## Stated exercise 1
Rewrite part of the passage on Portugal with "energy" changed to "vigor", beginning at the words "The dignity of" and stopping after "strengthen her power.".
## Stated exercise 2
According to the passage on Portugal, in what year was the charter of 1826 restored?
## Stated exercise 3
Continue the passage on Portugal, starting after its last sentence.

The dignity of the government is preserved. And Dom Carlos I. has only to manifest a deep interest in the welfare of his people to secure all that loyalty and devotion which are their peculiar characteristics. That the generally diffused prosperity of Portugal is on the increase there is strong belief. The energy which for so many centuries placed her in the foremost rank of nations, and which enabled her to assert and defend constitutional right against the intrigues of the most adroit and powerful legitimists in Europe, will undoubtedly develop her resources and confirm and strengthen her power.

April 20th.—It is more than half a century since the political events I so hastily reviewed to Chester occurred, and during all that period Portugal has been steadily and gradually settling into a normal condition. The storm did not retire at once—but flashes were occasionally seen in the horizon, and a far-off subdued roar of thunder was heard as the clouds passed away. From his retirement Dom Miguel took occasional observations, and now and then an uprising in his behalf was threatened. The marriage of the Queen, however, in 1836, to Dom Fernando, introduced an element of strength into the country and secured most valuable alliances, the effect of which continues to this day. The charter of 1826 was restored in 1845. And on the death of the Queen, which occurred in November, 1851, Dom Fernando became regent, in which position he continued until 1855, when his son, Dom Pedro V., be-came of age and assumed the reins of government—a young King of most engaging manners, great sincerity, unusual wisdom, who, with his young Queen, Estaphania, died after a short reign, as I have said, in 1851. Dom Luis, his successor, has but recently passed away.

## Listing
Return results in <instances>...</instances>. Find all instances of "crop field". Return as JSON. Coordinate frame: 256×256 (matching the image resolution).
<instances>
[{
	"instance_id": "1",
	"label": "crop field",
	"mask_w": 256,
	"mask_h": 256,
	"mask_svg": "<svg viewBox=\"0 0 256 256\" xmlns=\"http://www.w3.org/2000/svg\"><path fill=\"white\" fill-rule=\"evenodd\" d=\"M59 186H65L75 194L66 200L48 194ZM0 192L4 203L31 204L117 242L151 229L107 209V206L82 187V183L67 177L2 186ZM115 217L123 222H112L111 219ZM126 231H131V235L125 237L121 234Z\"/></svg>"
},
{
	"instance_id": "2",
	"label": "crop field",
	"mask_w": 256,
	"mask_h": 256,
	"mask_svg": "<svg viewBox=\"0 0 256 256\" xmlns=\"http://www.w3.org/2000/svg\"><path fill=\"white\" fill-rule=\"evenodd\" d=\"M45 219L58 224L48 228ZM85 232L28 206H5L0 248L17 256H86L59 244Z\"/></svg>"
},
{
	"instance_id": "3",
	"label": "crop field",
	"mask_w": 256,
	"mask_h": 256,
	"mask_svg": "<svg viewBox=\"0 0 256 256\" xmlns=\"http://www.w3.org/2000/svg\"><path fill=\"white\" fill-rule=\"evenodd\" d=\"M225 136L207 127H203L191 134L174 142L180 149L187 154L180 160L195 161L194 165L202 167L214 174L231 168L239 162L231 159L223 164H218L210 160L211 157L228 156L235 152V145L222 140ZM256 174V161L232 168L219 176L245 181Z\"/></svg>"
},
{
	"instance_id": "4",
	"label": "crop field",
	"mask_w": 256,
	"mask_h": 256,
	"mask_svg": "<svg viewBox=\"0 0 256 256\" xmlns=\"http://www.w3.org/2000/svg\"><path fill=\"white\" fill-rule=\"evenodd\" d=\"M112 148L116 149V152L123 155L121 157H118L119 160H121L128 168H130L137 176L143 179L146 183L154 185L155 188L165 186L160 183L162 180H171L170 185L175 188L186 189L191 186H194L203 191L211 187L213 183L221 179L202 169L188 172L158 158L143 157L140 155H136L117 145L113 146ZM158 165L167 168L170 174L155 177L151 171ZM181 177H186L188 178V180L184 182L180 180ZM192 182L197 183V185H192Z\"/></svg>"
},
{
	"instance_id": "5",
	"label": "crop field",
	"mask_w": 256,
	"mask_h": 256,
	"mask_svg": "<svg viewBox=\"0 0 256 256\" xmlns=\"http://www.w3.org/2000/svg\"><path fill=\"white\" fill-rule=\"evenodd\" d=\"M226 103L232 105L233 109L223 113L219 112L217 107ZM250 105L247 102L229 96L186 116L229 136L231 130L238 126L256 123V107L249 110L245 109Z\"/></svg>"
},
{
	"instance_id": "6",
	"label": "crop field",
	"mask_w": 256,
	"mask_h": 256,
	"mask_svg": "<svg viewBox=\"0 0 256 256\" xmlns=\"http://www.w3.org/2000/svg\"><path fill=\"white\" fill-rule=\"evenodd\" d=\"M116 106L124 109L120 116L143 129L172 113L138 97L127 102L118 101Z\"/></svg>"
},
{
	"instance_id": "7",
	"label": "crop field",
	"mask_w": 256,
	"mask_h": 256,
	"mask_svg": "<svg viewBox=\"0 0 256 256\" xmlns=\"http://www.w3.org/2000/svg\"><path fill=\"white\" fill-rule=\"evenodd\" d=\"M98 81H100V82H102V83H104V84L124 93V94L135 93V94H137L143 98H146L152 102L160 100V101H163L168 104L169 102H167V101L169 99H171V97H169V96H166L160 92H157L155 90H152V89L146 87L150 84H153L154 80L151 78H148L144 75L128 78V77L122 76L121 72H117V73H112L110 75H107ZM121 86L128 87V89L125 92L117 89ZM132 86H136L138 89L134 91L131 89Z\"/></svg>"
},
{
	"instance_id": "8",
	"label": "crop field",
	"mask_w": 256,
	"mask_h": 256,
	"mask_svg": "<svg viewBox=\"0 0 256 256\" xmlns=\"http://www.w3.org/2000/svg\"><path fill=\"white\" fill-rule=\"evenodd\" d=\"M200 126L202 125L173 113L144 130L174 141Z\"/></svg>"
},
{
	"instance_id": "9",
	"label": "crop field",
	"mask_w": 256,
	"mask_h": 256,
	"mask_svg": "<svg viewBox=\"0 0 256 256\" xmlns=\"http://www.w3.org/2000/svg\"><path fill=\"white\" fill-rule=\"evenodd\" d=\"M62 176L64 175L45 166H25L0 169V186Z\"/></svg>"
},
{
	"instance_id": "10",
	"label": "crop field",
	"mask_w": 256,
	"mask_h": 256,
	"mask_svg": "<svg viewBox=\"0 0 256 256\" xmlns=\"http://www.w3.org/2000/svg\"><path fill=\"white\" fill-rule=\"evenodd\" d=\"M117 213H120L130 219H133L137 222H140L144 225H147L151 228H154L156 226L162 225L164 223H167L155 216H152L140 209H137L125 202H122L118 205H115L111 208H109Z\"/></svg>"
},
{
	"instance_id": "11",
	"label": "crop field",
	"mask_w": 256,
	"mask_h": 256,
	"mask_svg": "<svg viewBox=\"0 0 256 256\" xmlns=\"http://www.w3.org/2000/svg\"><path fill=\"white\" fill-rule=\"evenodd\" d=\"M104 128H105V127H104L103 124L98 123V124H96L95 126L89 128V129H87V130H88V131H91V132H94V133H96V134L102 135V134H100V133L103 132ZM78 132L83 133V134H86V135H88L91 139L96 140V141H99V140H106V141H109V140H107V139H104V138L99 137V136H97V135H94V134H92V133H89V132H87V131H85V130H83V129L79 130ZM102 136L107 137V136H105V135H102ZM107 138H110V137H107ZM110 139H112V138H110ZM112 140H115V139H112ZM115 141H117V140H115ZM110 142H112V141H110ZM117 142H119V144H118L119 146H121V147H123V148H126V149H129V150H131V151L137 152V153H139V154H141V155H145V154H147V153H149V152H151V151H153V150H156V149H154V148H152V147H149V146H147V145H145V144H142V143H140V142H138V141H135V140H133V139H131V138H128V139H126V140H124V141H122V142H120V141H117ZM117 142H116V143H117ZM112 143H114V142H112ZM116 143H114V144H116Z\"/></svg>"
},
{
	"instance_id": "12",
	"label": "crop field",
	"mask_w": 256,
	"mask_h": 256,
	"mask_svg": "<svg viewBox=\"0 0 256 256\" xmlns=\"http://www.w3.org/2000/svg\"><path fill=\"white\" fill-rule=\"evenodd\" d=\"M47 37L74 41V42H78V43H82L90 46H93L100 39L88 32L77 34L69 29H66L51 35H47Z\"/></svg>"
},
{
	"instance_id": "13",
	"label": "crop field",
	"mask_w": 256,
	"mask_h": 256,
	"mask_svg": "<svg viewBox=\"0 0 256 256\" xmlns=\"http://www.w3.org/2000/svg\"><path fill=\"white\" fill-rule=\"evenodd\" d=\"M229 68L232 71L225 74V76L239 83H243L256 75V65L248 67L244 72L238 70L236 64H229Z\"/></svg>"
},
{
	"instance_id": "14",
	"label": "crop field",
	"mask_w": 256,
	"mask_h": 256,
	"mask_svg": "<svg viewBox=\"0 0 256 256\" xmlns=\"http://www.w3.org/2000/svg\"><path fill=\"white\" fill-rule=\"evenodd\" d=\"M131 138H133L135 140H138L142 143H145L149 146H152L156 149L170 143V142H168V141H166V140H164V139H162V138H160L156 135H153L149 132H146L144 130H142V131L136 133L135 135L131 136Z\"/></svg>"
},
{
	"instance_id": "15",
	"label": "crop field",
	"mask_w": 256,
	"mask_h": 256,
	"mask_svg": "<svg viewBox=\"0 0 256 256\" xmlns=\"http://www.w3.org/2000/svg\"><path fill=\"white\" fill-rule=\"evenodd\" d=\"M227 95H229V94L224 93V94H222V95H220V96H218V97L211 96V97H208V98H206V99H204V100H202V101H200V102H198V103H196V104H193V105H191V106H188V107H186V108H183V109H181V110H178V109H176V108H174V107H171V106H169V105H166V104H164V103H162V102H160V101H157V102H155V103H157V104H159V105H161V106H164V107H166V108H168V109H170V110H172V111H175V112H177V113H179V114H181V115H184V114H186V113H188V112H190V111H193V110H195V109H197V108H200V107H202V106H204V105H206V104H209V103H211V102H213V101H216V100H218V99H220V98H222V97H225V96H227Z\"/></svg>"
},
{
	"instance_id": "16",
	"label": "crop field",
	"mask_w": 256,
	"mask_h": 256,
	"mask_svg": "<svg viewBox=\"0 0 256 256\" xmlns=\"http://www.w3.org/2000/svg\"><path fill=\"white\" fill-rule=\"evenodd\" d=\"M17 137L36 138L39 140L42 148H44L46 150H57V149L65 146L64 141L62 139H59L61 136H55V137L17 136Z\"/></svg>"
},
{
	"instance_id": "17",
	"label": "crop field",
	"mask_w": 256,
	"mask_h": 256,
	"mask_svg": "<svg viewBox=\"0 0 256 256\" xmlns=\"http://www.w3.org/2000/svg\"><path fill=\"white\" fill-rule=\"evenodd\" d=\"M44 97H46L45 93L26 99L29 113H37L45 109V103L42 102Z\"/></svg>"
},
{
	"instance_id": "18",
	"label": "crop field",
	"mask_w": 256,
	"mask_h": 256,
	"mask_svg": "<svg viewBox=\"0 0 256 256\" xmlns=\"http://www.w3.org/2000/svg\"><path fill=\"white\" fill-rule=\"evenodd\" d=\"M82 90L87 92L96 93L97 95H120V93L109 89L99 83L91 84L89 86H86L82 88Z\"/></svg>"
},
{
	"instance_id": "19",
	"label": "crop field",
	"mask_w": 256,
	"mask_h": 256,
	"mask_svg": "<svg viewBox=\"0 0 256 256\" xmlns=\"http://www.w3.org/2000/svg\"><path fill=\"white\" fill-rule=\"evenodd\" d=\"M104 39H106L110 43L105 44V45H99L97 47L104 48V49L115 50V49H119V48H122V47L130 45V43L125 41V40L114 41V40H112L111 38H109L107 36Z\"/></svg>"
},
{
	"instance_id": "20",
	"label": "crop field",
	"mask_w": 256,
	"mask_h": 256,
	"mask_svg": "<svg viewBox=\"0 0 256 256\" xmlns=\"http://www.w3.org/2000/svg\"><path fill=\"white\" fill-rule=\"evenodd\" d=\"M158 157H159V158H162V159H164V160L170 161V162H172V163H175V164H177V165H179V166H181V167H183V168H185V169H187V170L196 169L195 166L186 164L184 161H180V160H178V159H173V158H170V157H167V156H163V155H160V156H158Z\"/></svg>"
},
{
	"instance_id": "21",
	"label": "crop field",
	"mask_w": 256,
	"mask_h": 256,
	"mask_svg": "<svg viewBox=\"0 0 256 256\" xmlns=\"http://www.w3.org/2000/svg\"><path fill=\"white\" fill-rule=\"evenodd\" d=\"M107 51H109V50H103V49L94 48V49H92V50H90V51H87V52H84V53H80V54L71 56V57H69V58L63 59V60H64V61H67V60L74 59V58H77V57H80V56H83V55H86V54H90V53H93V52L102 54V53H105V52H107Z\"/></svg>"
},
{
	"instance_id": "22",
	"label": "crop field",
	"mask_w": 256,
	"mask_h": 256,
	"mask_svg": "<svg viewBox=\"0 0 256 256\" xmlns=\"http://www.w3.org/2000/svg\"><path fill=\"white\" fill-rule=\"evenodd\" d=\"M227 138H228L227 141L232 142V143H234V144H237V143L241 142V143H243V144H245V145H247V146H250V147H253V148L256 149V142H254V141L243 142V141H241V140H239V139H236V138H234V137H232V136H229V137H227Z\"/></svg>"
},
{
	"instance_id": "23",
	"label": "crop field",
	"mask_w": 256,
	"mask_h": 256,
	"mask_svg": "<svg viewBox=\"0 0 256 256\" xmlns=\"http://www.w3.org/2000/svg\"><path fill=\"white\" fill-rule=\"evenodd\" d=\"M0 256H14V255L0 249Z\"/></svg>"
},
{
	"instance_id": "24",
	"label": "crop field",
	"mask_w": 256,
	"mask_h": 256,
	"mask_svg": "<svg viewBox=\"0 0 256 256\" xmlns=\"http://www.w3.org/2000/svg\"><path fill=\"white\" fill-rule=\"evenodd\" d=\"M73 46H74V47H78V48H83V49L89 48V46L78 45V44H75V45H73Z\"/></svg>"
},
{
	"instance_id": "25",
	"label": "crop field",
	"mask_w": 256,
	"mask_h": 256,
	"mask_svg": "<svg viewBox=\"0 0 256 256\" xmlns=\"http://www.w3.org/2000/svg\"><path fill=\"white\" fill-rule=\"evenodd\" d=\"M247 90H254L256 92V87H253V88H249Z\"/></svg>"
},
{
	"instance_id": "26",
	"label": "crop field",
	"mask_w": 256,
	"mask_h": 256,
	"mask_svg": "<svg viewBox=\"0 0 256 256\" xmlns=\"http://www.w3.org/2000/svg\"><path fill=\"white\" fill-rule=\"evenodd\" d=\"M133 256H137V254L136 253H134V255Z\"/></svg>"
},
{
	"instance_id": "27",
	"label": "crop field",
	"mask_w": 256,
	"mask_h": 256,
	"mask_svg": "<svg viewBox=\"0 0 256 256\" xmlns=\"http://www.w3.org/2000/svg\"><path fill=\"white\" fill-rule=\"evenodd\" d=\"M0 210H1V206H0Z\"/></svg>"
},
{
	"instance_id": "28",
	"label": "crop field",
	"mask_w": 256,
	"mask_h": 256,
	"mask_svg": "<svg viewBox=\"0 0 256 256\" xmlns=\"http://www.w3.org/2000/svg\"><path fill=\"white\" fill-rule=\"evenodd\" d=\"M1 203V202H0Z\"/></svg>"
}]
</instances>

## Result 1
The dignity of the government is preserved. And Dom Carlos I. has only to manifest a deep interest in the welfare of his people to secure all that loyalty and devotion which are their peculiar characteristics. That the generally diffused prosperity of Portugal is on the increase there is strong belief. The vigor which for so many centuries placed her in the foremost rank of nations, and which enabled her to assert and defend constitutional right against the intrigues of the most adroit and powerful legitimists in Europe, will undoubtedly develop her resources and confirm and strengthen her power.

## Result 2
1845

## Result 3
This hasty and imperfect sketch of the last great political struggle in Portugal I gave Chester as an illustration of the trials which surround a people whose history and traditions are not in accord with the object for which they strive. Portugal was not passing from monarchy to republicanism, as many of her people hoped, but from one form of monarchy to another. It cannot be said that popular government had any interest whatever in the strife. The extreme absolutism of Europe encouraged in her a reactionary movement, not on account of immediate alarm, but out of a fear that perhaps a growing desire for self-government in Brazil, with which her relations were most intimate, might gather strength enough to revolutionize her own institutions. England had assisted Portugal in defeating the armies of Napoleon, but England had no desire to see imperialism overthrown in the rescued country. Austria was alert for monarchical power in all Europe. And so the struggle went on. The power of the monarchy was confirmed. The most easily fitting constitution was secured. The alliance of Portugal with the great monarchical powers of Europe was strengthened. And she sailed over the stormiest sea to float at last into a harbor where she finds opportunity for all those faculties which her varying fortunes and her trials have developed.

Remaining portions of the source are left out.